[Saved entries]

___

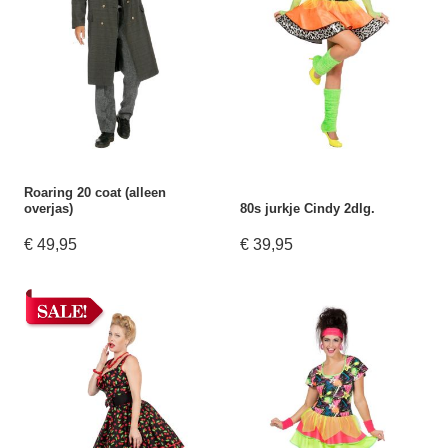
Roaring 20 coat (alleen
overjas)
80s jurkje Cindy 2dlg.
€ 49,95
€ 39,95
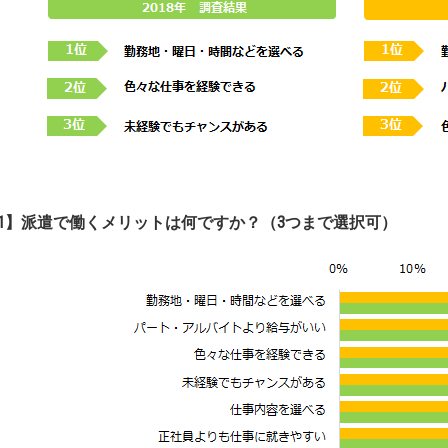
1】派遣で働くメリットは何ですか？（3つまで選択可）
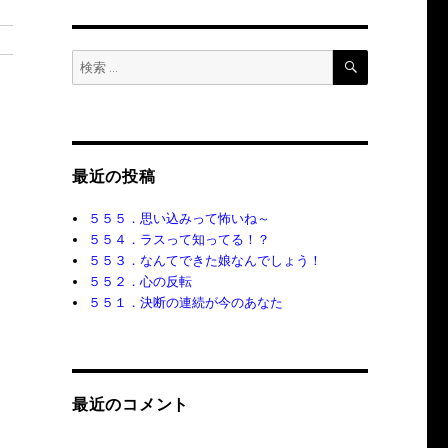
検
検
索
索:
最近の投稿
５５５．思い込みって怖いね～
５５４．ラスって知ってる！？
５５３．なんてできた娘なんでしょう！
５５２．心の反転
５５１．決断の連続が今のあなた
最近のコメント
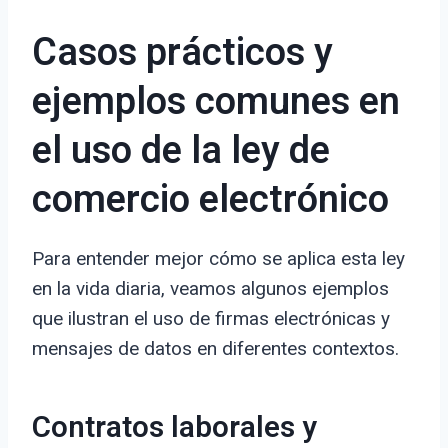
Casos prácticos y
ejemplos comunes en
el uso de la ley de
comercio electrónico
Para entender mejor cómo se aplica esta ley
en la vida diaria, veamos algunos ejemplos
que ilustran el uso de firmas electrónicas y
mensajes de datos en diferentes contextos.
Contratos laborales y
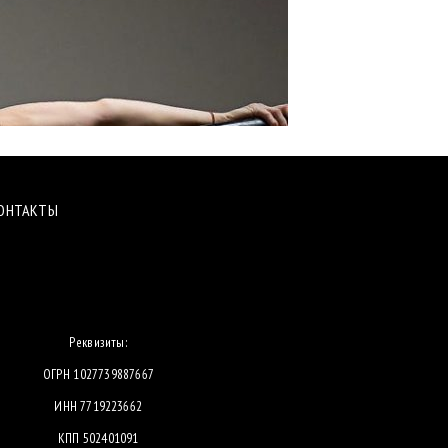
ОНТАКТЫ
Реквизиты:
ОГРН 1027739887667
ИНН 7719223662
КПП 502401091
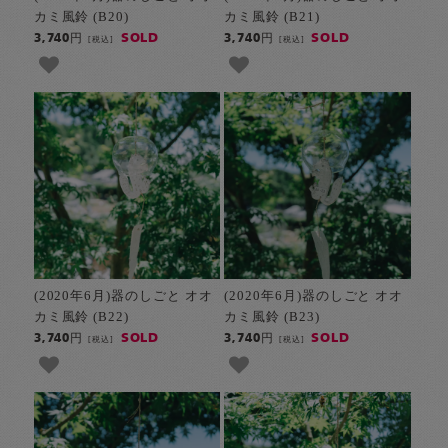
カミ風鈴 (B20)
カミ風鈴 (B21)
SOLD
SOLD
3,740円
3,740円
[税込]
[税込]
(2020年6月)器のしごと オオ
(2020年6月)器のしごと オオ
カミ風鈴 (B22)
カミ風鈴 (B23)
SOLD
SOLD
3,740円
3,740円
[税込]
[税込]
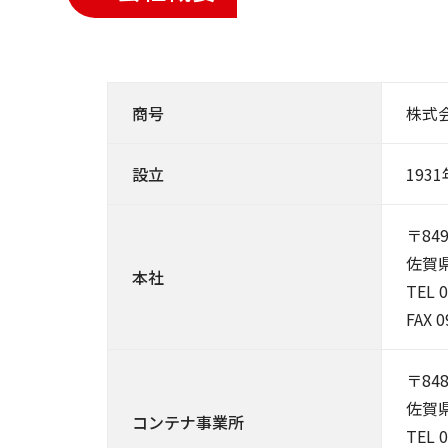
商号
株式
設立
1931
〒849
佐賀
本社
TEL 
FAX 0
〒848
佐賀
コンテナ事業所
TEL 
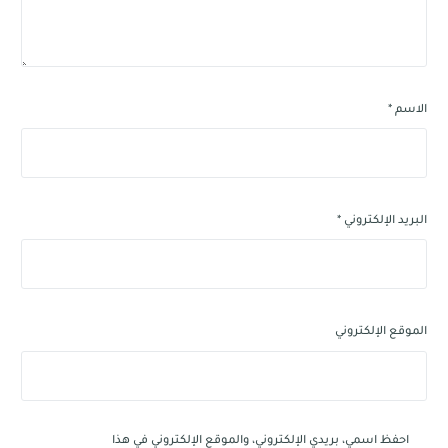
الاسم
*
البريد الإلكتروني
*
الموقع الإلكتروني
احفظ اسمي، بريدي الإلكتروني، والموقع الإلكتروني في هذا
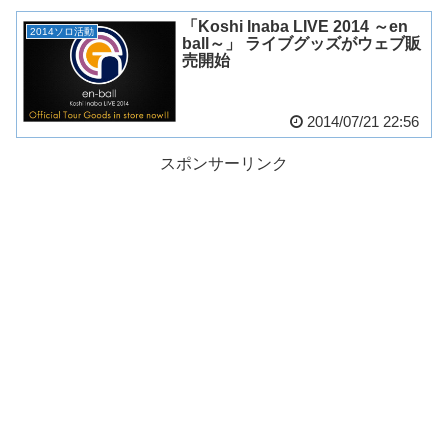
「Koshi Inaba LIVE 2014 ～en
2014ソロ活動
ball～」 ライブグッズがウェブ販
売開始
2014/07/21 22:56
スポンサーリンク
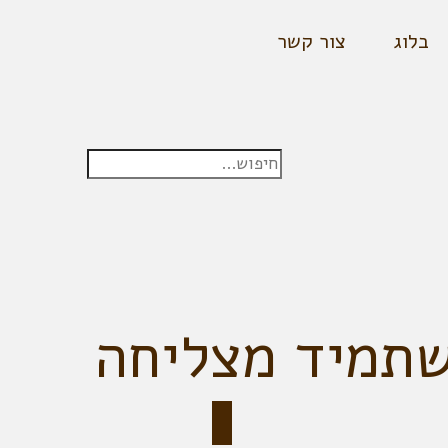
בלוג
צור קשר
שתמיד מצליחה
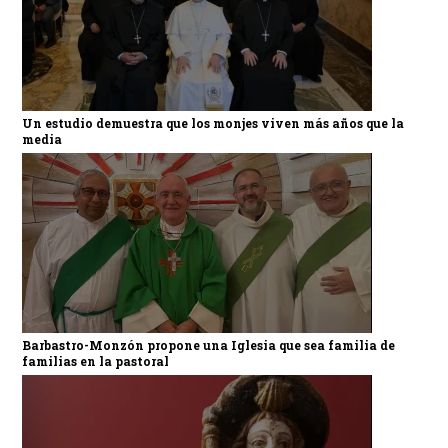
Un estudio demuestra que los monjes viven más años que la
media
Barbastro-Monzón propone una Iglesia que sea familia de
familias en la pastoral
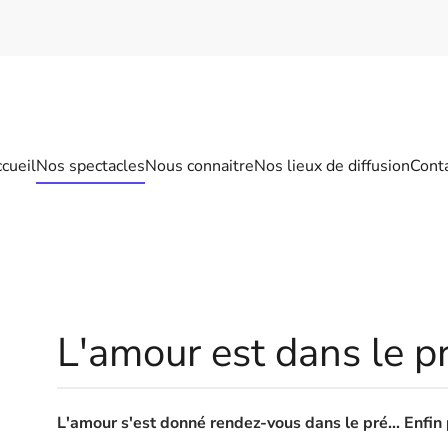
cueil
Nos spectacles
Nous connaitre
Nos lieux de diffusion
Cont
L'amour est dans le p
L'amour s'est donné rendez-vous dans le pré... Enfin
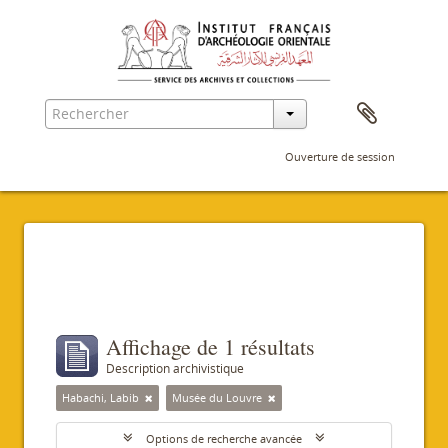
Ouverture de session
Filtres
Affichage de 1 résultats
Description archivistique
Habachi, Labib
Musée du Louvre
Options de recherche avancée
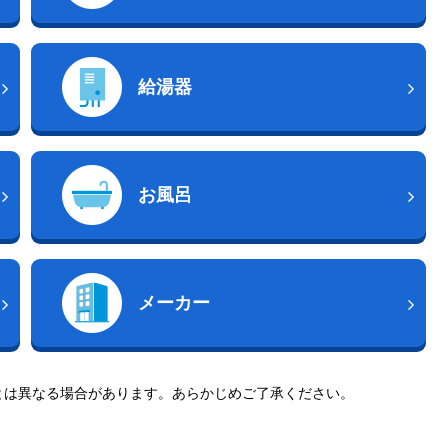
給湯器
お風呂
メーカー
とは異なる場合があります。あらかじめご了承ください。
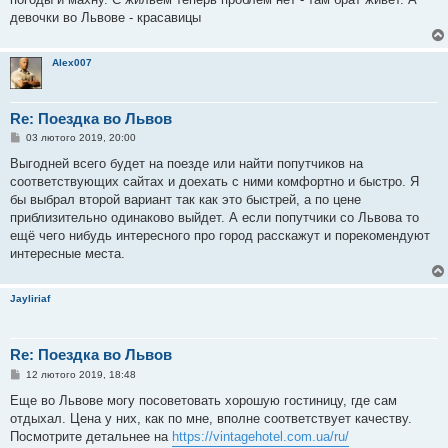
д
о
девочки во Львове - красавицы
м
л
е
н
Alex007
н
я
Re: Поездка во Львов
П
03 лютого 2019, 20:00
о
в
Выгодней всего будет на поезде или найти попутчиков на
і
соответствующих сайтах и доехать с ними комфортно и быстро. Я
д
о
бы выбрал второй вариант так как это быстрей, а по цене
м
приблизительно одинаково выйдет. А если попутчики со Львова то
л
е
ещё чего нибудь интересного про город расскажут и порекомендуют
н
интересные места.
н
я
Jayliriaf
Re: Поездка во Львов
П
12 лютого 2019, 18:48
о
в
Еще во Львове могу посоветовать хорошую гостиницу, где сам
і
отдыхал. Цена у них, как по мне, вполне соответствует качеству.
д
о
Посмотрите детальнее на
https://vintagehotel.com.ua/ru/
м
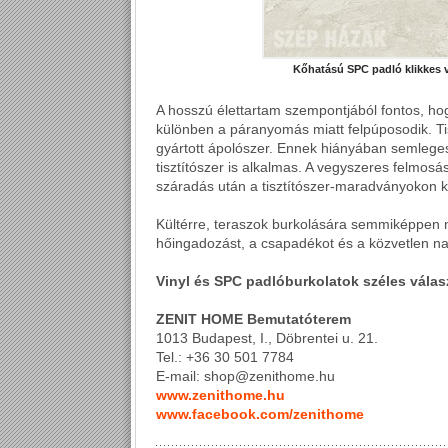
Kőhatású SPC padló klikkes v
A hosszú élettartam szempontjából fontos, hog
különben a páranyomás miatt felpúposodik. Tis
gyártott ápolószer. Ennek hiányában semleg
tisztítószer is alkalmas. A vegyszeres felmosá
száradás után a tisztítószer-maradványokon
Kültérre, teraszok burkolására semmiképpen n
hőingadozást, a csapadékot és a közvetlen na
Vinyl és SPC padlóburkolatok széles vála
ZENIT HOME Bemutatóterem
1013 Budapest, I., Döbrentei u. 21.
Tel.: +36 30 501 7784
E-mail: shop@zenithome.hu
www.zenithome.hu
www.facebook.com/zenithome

___

## TASK INSTRUCTIONS
Starting with the first of the items and going on through the line with "familias en la pastoral", write those lines again with "SOLD" switched to "SOLD OUT" and nothing else changed. Leave the pictures out of your answer.

## ANSWER TO THE PROBLEM
Roaring 20 coat (alleen
overjas)
80s jurkje Cindy 2dlg.
€ 49,95
€ 39,95
1】派遣で働くメリットは何ですか？（3つまで選択可）
検
検
索
索:
最近の投稿
５５５．思い込みって怖いね～
５５４．ラスって知ってる！？
５５３．なんてできた娘なんでしょう！
５５２．心の反転
５５１．決断の連続が今のあなた
最近のコメント
Casos prácticos y
ejemplos comunes en
el uso de la ley de
comercio electrónico
Para entender mejor cómo se aplica esta ley
en la vida diaria, veamos algunos ejemplos
que ilustran el uso de firmas electrónicas y
mensajes de datos en diferentes contextos.
Contratos laborales y
ОНТАКТЫ
Реквизиты:
ОГРН 1027739887667
ИНН 7719223662
КПП 502401091
カミ風鈴 (B20)
カミ風鈴 (B21)
SOLD OUT
SOLD OUT
3,740円
3,740円
[税込]
[税込]
(2020年6月)器のしごと オオ
(2020年6月)器のしごと オオ
カミ風鈴 (B22)
カミ風鈴 (B23)
SOLD OUT
SOLD OUT
3,740円
3,740円
[税込]
[税込]
商号
株式
設立
1931
〒849
佐賀
本社
TEL 
FAX 0
〒848
佐賀
コンテナ事業所
TEL 
الاسم
*
البريد الإلكتروني
*
الموقع الإلكتروني
احفظ اسمي، بريدي الإلكتروني، والموقع الإلكتروني في هذا
「Koshi Inaba LIVE 2014 ～en
2014ソロ活動
ball～」 ライブグッズがウェブ販
売開始
2014/07/21 22:56
スポンサーリンク
בלוג
צור קשר
שתמיד מצליחה
Un estudio demuestra que los monjes viven más años que la
media
Barbastro-Monzón propone una Iglesia que sea familia de
familias en la pastoral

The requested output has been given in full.